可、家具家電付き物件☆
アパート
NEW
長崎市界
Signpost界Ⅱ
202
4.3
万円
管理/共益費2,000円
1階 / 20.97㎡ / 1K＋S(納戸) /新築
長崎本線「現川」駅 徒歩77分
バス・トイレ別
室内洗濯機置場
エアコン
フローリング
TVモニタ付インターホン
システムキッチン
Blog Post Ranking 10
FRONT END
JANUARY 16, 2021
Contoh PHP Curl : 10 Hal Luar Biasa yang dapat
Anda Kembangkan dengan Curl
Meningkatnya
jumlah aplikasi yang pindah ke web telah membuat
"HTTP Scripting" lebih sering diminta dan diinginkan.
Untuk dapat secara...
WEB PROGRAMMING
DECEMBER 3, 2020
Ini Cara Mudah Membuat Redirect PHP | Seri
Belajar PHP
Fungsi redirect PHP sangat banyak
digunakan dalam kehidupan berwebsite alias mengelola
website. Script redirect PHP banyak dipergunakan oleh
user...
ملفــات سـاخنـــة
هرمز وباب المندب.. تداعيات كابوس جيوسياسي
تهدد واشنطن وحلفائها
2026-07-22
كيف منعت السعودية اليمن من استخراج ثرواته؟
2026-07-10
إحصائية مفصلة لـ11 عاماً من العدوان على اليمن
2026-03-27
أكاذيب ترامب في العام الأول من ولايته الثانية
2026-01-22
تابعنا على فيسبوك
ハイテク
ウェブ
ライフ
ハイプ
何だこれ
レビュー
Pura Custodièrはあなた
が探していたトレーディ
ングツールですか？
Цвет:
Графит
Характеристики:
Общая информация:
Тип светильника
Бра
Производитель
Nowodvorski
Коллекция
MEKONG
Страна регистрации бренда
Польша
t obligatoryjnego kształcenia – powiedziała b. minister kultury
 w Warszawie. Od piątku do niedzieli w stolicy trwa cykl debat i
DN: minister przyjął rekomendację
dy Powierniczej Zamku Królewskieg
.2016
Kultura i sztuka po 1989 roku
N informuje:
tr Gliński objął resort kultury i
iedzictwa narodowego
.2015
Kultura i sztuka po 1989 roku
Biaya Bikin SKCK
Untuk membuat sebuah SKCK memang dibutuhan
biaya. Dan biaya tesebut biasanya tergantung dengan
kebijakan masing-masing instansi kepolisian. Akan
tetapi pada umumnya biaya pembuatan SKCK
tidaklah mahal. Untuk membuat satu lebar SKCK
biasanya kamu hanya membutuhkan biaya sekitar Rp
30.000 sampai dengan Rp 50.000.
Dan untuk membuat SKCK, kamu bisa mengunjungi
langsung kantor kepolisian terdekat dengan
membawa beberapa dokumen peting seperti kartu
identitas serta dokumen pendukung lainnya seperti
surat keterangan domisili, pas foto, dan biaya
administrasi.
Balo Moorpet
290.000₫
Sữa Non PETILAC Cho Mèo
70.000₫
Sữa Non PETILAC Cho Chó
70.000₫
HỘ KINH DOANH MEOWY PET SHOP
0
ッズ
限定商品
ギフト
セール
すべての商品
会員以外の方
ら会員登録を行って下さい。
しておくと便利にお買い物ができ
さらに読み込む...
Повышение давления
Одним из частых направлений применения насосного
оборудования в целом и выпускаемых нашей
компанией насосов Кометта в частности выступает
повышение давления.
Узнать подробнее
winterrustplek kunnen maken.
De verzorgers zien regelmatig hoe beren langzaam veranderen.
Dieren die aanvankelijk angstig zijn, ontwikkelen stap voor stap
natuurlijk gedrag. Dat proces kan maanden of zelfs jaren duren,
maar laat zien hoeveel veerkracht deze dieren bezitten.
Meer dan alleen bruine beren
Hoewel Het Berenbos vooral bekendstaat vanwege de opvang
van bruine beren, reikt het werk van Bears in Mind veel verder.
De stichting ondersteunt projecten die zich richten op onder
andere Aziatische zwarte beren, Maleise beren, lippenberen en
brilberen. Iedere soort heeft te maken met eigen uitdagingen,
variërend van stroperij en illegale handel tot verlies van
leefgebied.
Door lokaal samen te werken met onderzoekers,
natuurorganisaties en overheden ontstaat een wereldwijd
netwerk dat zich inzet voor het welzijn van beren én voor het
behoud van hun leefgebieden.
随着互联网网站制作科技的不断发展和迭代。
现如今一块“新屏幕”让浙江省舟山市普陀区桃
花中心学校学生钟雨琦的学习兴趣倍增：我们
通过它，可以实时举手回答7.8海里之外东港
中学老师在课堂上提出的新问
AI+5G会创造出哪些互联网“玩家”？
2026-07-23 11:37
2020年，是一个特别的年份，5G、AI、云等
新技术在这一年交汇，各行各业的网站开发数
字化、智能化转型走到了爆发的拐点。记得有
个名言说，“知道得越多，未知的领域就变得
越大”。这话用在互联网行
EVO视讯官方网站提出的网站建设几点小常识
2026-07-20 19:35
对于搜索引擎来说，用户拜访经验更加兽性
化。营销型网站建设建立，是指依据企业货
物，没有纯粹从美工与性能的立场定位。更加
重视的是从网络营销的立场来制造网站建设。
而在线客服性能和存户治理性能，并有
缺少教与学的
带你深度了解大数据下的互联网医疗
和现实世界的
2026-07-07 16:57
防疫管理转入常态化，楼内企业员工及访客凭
.....
* _TASK STATEMENT_:
Write the material above out in full, exactly as it reads.

* _FINAL ANSWER_:
可、家具家電付き物件☆
アパート
NEW
長崎市界
Signpost界Ⅱ
202
4.3
万円
管理/共益費2,000円
1階 / 20.97㎡ / 1K＋S(納戸) /新築
長崎本線「現川」駅 徒歩77分
バス・トイレ別
室内洗濯機置場
エアコン
フローリング
TVモニタ付インターホン
システムキッチン
Blog Post Ranking 10
FRONT END
JANUARY 16, 2021
Contoh PHP Curl : 10 Hal Luar Biasa yang dapat
Anda Kembangkan dengan Curl
Meningkatnya
jumlah aplikasi yang pindah ke web telah membuat
"HTTP Scripting" lebih sering diminta dan diinginkan.
Untuk dapat secara...
WEB PROGRAMMING
DECEMBER 3, 2020
Ini Cara Mudah Membuat Redirect PHP | Seri
Belajar PHP
Fungsi redirect PHP sangat banyak
digunakan dalam kehidupan berwebsite alias mengelola
website. Script redirect PHP banyak dipergunakan oleh
user...
ملفــات سـاخنـــة
هرمز وباب المندب.. تداعيات كابوس جيوسياسي
تهدد واشنطن وحلفائها
2026-07-22
كيف منعت السعودية اليمن من استخراج ثرواته؟
2026-07-10
إحصائية مفصلة لـ11 عاماً من العدوان على اليمن
2026-03-27
أكاذيب ترامب في العام الأول من ولايته الثانية
2026-01-22
تابعنا على فيسبوك
ハイテク
ウェブ
ライフ
ハイプ
何だこれ
レビュー
Pura Custodièrはあなた
が探していたトレーディ
ングツールですか？
Цвет:
Графит
Характеристики:
Общая информация:
Тип светильника
Бра
Производитель
Nowodvorski
Коллекция
MEKONG
Страна регистрации бренда
Польша
t obligatoryjnego kształcenia – powiedziała b. minister kultury
 w Warszawie. Od piątku do niedzieli w stolicy trwa cykl debat i
DN: minister przyjął rekomendację
dy Powierniczej Zamku Królewskieg
.2016
Kultura i sztuka po 1989 roku
N informuje:
tr Gliński objął resort kultury i
iedzictwa narodowego
.2015
Kultura i sztuka po 1989 roku
Biaya Bikin SKCK
Untuk membuat sebuah SKCK memang dibutuhan
biaya. Dan biaya tesebut biasanya tergantung dengan
kebijakan masing-masing instansi kepolisian. Akan
tetapi pada umumnya biaya pembuatan SKCK
tidaklah mahal. Untuk membuat satu lebar SKCK
biasanya kamu hanya membutuhkan biaya sekitar Rp
30.000 sampai dengan Rp 50.000.
Dan untuk membuat SKCK, kamu bisa mengunjungi
langsung kantor kepolisian terdekat dengan
membawa beberapa dokumen peting seperti kartu
identitas serta dokumen pendukung lainnya seperti
surat keterangan domisili, pas foto, dan biaya
administrasi.
Balo Moorpet
290.000₫
Sữa Non PETILAC Cho Mèo
70.000₫
Sữa Non PETILAC Cho Chó
70.000₫
HỘ KINH DOANH MEOWY PET SHOP
0
ッズ
限定商品
ギフト
セール
すべての商品
会員以外の方
ら会員登録を行って下さい。
しておくと便利にお買い物ができ
さらに読み込む...
Повышение давления
Одним из частых направлений применения насосного
оборудования в целом и выпускаемых нашей
компанией насосов Кометта в частности выступает
повышение давления.
Узнать подробнее
winterrustplek kunnen maken.
De verzorgers zien regelmatig hoe beren langzaam veranderen.
Dieren die aanvankelijk angstig zijn, ontwikkelen stap voor stap
natuurlijk gedrag. Dat proces kan maanden of zelfs jaren duren,
maar laat zien hoeveel veerkracht deze dieren bezitten.
Meer dan alleen bruine beren
Hoewel Het Berenbos vooral bekendstaat vanwege de opvang
van bruine beren, reikt het werk van Bears in Mind veel verder.
De stichting ondersteunt projecten die zich richten op onder
andere Aziatische zwarte beren, Maleise beren, lippenberen en
brilberen. Iedere soort heeft te maken met eigen uitdagingen,
variërend van stroperij en illegale handel tot verlies van
leefgebied.
Door lokaal samen te werken met onderzoekers,
natuurorganisaties en overheden ontstaat een wereldwijd
netwerk dat zich inzet voor het welzijn van beren én voor het
behoud van hun leefgebieden.
随着互联网网站制作科技的不断发展和迭代。
现如今一块“新屏幕”让浙江省舟山市普陀区桃
花中心学校学生钟雨琦的学习兴趣倍增：我们
通过它，可以实时举手回答7.8海里之外东港
中学老师在课堂上提出的新问
AI+5G会创造出哪些互联网“玩家”？
2026-07-23 11:37
2020年，是一个特别的年份，5G、AI、云等
新技术在这一年交汇，各行各业的网站开发数
字化、智能化转型走到了爆发的拐点。记得有
个名言说，“知道得越多，未知的领域就变得
越大”。这话用在互联网行
EVO视讯官方网站提出的网站建设几点小常识
2026-07-20 19:35
对于搜索引擎来说，用户拜访经验更加兽性
化。营销型网站建设建立，是指依据企业货
物，没有纯粹从美工与性能的立场定位。更加
重视的是从网络营销的立场来制造网站建设。
而在线客服性能和存户治理性能，并有
缺少教与学的
带你深度了解大数据下的互联网医疗
和现实世界的
2026-07-07 16:57
防疫管理转入常态化，楼内企业员工及访客凭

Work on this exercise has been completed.